Boudens explicou por que os policiais federais apoiam mudanças estruturais na segurança pública brasileira, como a Proposta de Emenda Constitucional (PEC) 431/2014, do deputado Subtenente Gonzaga (PDT/MG). Nessa linha de atuação, a entidade colaborou na elaboração da PEC 168/2019, do deputado Aluisio Mendes (PSC-MA). Em ambos os textos, o ciclo completo de investigação é o grande destaque, assim como a entrada única na carreira policial.

O presidente da Fenapef destacou que, no caso da Polícia Federal, ainda que com algumas disfunções, o ciclo completo já é exercido. Embora existam 22 funções diferentes – algumas de controle e fiscalização e outras de defesa da soberania nacional, além daquelas de investigação em diversas áreas, é possível distinguir as atividades ostensivas (preventivas) das repressivas (investigação) e executar a interação desses dois grupos de atividades através de um ciclo de ações, todas elas dentro da nossa própria estrutura da Polícia Federal. “Mas no caso dos estados, há duas polícias, cada uma de uma natureza”, ressaltou. Para Boudens, a segurança pública brasileira poderia ser muito mais eficiente se as polícias tivessem maior integração e ‘conversassem’ umas com as outras.

“Nos estados, temos a Polícia Civil e a Polícia Militar, e cada uma tem uma natureza. São duas ‘meias polícias’, constitucionalmente impedidas de fazer outros papéis”, resumiu. “A Polícia Militar é encarregada do trabalho preventivo, de preservação da ordem pública, estando constitucionalmente impedida de realizar ações - por um mínimo que seja - voltadas para a elucidação de um crime ocorrido. Em tese, qualquer ato que se insira na estrutura investigativa policial, as polícias militares estarão impedidas de realizar.

Ele recorreu a um exemplo simples: quando um carro tem um vidro quebrado, a vítima liga 190 e vai até o local uma viatura. Caso haja flagrante, com vítimas, suspeitos e testemunhas, todos devem ser levados a uma delegacia de Polícia Civil para formalizar o registro, conforme prevê o Código de Processo Penal brasileiro. Se o incidente acontecer no período da noite ou da madrugada e não houver delegado de plantão, há o grande risco de a ocorrência só acabar no outro dia.

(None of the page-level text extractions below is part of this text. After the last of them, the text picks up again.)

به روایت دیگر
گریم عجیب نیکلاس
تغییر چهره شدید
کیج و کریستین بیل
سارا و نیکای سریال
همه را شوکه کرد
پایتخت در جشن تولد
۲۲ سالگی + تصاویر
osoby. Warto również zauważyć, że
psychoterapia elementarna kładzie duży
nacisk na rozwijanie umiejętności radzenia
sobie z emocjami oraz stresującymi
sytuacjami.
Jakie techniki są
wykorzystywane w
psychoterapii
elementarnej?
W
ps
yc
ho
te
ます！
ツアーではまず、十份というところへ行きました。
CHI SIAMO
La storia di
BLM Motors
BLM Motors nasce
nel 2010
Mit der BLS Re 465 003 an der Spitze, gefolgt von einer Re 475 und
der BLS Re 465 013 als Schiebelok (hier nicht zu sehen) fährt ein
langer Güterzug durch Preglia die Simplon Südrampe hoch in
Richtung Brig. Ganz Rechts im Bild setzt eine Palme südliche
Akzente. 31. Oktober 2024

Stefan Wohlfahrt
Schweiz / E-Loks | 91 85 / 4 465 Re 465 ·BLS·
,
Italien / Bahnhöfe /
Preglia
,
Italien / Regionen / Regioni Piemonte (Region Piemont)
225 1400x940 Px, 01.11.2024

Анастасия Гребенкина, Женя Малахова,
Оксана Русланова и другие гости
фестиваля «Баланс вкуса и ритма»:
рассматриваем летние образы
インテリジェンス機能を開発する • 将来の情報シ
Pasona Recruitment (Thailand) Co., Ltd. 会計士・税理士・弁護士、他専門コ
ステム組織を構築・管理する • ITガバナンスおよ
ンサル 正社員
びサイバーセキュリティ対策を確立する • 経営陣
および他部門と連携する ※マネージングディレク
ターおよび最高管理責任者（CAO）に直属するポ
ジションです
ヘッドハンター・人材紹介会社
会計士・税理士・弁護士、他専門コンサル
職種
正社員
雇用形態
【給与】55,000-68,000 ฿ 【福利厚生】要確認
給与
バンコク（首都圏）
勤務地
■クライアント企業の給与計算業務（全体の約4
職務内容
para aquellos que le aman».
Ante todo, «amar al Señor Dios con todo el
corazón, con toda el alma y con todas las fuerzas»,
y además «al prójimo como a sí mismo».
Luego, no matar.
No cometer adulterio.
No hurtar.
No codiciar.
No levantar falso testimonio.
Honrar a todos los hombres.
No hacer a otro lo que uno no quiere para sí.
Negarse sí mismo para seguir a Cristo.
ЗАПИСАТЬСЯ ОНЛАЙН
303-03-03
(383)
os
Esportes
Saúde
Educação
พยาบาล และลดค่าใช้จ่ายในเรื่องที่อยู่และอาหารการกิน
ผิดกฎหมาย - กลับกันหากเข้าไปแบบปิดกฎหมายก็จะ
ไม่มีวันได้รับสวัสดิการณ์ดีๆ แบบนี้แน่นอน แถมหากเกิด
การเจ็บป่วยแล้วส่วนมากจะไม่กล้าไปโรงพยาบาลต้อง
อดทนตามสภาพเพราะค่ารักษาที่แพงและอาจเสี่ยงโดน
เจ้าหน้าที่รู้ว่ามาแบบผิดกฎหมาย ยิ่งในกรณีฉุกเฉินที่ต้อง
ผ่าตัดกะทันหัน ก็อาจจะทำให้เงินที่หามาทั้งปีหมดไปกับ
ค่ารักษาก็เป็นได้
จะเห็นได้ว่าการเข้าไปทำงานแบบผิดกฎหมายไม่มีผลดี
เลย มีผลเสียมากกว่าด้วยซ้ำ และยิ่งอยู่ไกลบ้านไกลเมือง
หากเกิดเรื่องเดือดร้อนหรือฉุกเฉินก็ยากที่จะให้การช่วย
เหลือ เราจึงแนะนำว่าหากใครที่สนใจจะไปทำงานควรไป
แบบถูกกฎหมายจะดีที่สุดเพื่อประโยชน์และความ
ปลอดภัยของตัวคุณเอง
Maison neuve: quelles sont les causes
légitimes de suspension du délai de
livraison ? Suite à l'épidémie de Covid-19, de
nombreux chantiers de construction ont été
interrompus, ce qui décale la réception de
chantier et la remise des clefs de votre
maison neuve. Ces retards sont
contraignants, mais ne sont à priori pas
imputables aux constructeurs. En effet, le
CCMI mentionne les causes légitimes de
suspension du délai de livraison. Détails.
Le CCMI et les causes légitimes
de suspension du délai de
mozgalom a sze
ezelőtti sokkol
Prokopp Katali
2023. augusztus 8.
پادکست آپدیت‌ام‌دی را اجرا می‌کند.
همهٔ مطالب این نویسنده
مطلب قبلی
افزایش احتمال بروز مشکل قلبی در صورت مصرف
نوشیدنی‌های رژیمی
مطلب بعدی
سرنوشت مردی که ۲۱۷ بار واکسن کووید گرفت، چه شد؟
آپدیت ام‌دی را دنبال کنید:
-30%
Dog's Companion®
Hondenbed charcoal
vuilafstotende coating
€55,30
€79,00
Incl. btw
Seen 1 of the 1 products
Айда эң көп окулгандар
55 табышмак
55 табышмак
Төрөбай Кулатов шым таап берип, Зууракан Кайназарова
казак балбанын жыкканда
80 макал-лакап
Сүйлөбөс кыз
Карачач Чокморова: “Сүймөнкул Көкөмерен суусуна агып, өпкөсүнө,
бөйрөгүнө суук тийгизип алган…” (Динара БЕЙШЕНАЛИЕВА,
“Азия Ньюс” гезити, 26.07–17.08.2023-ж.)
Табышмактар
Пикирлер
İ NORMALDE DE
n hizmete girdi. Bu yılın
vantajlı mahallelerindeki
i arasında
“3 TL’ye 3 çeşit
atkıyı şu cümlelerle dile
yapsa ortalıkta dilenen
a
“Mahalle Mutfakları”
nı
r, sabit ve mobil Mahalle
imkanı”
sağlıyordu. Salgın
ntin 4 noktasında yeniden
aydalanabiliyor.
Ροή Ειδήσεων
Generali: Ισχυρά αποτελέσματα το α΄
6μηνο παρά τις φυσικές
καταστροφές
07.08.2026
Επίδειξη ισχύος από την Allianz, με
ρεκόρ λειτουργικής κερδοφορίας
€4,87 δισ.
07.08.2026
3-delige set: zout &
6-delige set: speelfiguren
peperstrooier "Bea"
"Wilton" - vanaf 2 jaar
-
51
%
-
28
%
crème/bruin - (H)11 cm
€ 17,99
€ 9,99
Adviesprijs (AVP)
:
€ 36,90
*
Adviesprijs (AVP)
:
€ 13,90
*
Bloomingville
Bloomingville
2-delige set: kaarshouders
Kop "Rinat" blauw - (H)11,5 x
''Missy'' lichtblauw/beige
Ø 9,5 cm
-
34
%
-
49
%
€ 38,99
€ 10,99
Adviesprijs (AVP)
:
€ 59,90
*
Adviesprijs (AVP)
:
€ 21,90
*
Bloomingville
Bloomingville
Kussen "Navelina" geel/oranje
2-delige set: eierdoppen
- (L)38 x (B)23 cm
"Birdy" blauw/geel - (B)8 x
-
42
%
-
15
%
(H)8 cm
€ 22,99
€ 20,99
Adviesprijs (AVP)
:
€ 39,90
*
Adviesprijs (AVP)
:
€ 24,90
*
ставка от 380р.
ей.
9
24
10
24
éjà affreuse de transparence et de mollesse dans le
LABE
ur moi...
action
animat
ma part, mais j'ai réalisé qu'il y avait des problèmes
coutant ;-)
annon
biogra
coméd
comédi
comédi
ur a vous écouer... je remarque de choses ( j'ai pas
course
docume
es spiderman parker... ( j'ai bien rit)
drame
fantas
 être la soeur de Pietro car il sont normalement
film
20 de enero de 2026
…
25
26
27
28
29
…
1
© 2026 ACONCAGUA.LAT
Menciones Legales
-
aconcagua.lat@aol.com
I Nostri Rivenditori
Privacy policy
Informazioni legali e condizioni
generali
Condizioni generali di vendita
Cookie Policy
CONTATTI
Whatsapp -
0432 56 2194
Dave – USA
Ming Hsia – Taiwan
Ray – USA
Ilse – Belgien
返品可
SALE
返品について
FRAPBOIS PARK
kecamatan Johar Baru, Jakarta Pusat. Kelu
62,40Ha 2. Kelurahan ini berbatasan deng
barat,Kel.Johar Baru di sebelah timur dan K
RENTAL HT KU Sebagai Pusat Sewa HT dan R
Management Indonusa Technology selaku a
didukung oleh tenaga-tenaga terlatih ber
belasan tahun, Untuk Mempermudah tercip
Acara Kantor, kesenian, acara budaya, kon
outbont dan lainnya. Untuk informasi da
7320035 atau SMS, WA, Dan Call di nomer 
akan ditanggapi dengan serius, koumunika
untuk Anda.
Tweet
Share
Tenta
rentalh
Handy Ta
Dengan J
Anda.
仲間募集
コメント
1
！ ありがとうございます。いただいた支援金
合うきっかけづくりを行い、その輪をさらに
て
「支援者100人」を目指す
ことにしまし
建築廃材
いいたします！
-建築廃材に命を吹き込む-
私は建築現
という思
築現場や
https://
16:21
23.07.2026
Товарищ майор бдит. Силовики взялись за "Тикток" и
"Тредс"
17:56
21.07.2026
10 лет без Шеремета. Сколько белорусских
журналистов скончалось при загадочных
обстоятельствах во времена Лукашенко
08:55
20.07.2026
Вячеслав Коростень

Essa burocracia gera grandes gastos e provoca deslocamentos muitas vezes desnecessários. “A Polícia Militar, após a elaboração do B.O., precisa levar a ocorrência até uma outra polícia - para a delegacia de polícia. Além de literalmente "bater à porta de outra instituição policial para encaminhar seu trabalho, a PM também deixa descoberta a área onde deveria estar atuando de forma ininterrupta", criticou Boudens.

Corporativismo

Para o presidente da Fenapef, o lobby de algumas associações ligadas aos delegados de polícia impede avanços na estrutura investigativa brasileira. “Eles não querem que outras polícias nem outras instituições participem do processo e tenham papel decisivo, de importância, na condução das investigações.

Os participantes da live defenderam a elaboração por todos os policiais brasileiros do Termo Circunstanciado de Ocorrência (TCO), que é o registro previsto na Lei n° 9.099/95 para ocorrências mais simples, definidas como de menor potencial ofensivo. “O termo circunstanciado não é uma investigação em si. Ele é um registro mais específico, mais detalhado, de uma ocorrência”, detalhou.

Boudens disse que a burocracia que emperra a investigação no Brasil faz com que os números de resolução de crimes sejam vergonhosos. A média de resolução de homicídios é de 8%. “Em geral, tendo como medidor a investigação das mortes por homicídio, a vida não tem valor para o Estado brasileiro. O percentual de valoração da vida é de 8%”, sintetizou.